Saturday, April 7, 2018

~and it's a long ways from Grandfield, Oklahoma to Honaunau, Hawaii~

It's a long ways from Grandfield, Oklahoma to Honaunau, Hawaii~3,263 miles of a long ways in fact.  A guy would have to cross 5 time zones to get from one state to the other.  Realizing of course that I've lived a rather sheltered life, I've never taken a vacation there nor even known anyone who called the Island State their home. 

That is until yesterday.

An idea to teach the geographic literacy section of the social studies standards for Oklahoma 2nd graders led me to start a post card collection effort back in January.  Slowly over the last couple of months, various post cards were mailed to our school by dear friends and still others  that we didn't even know of.  Two weeks ago I took a look at what remained of the calendar for our current school year and realized that if we wanted to be able to see a card from each state that we'd need to make a fairly strong push to complete it in this last 9 weeks of the school year.  After putting out a call for anyone that could help us on my own social media page and thanks to the efforts of over 300 people who shared it on their own pages, the cards began to come this week.  One of the cards ended up being from a former Grandfield resident who now calls the Aloha State his home.
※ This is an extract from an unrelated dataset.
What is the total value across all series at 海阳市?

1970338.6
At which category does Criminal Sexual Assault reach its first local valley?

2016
After a stack of cards were delivered to our classroom yesterday, we stopped everything we were doing and sat down together to take a look at them.  The card from Hawaii was the third one that I found and when I read where it was from, I was so surprised.
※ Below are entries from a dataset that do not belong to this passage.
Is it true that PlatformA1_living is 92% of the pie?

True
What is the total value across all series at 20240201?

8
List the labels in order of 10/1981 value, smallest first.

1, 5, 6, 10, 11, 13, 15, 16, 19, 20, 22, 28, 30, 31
"Oh my goodness you guys!  This one is from Hawaii and it says it is from someone who used to live here in Grandfield!" I told the kids.
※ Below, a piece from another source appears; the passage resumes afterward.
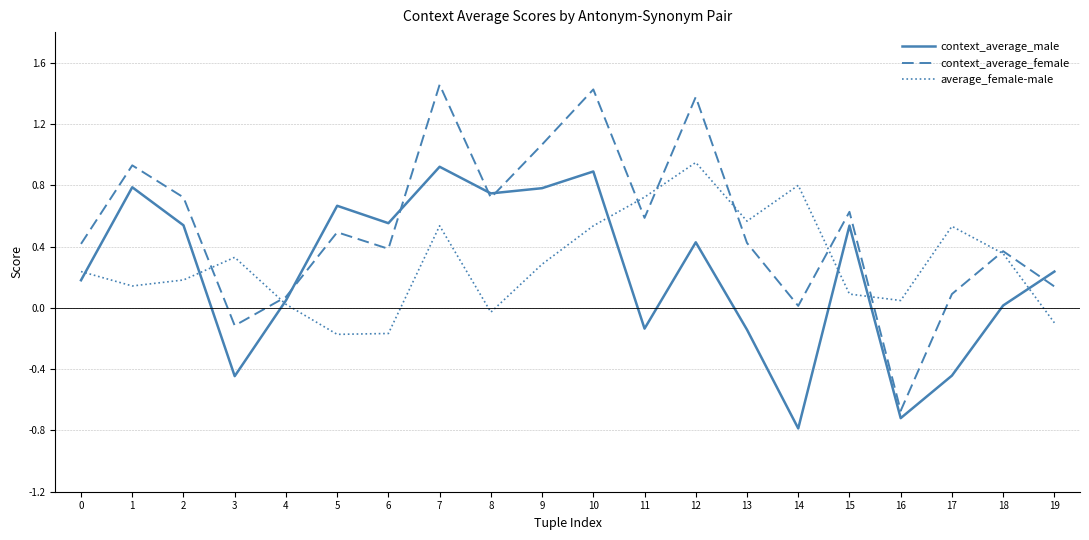

Does the chart display data point markers on the line(s)?

No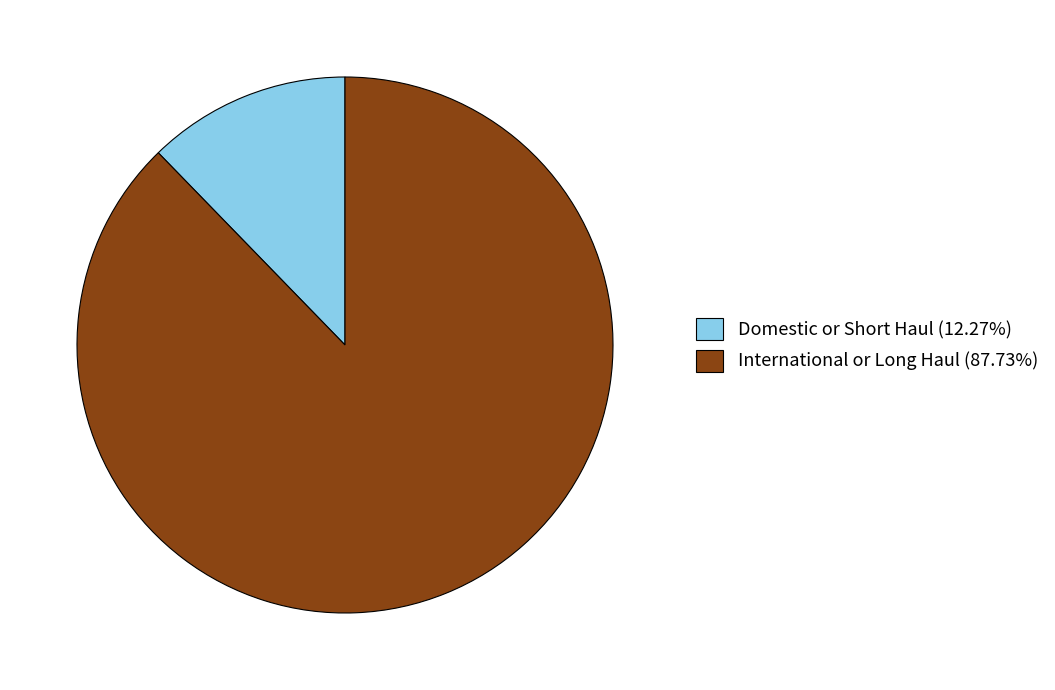

Is there a majority slice in this chart?

Yes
They could sense the excitement in their teacher's voice because I have told them all along that I felt the two most difficult states to get them from would be Rhode Island and Hawaii, mostly because I have absolutely zero connections with anyone from that pair of locations.  To actually find that someone had taken the time to send a card to the kids from a place so far away warmed my teacher's heart and provided some renewed energy at the end of a very busy Friday afternoon.

During the past 40 years of being an educator, mostly in Kansas but also in the states of Colorado, Texas and now Oklahoma, I've been asked many times by folks what they could do to help children and their teachers.  I was always humbled to encounter those who would want to assist in any way that they could.  Once I even made a list of things that I could hand to those people, a checklist of sorts that would give them some good ideas they might be able to do.  I tried to think of things that wouldn't cost too much money and also to balance the list with an equal share of the thing that is the most precious gift of all.

~the gift of time~

The list went like this.
~Agree to mentor a student for a 9-weeks or even a whole school year.
~Eat lunch with a class of students once a month and actually sit at their table and listen to their conversations, joining in with your table talk.
~Go shopping at the beginning of school in August and in January as well for pencils, erasers, glue sticks, colors, or scissors and take them to your neighborhood school for use in the teachers' classrooms.
~Gather up gently used books and take them to a classroom for their own personal library because kids are voracious readers.  They need access to every book they can get their hands on.
~Participate in classroom projects any way that you can.  Gathering post cards is a great example of one way you can do that.
~Save those little box tops that come on certain products and take them to the office of a school that collects them for redemption.  They may only be worth a thin dime each, but many hands collecting them can make a huge impact on schools whose budgets are already stretched onion skin thin long before year's end.
~Choose a class and their teacher. Send them a card once a month to say you are thinking of them and say a prayer for them while you are at it.  Believe me, we need all of those that we can get.




All it took to bring a smile to this old teacher's face was the cost of a post card, stamp, a little bit of time, and the desire to make a difference in the lives of Oklahoma children and their teacher.  Thank you Vince for helping us out!

We are well over half the way there in our quest to complete our project and I have no doubt that we will receive the ones we need.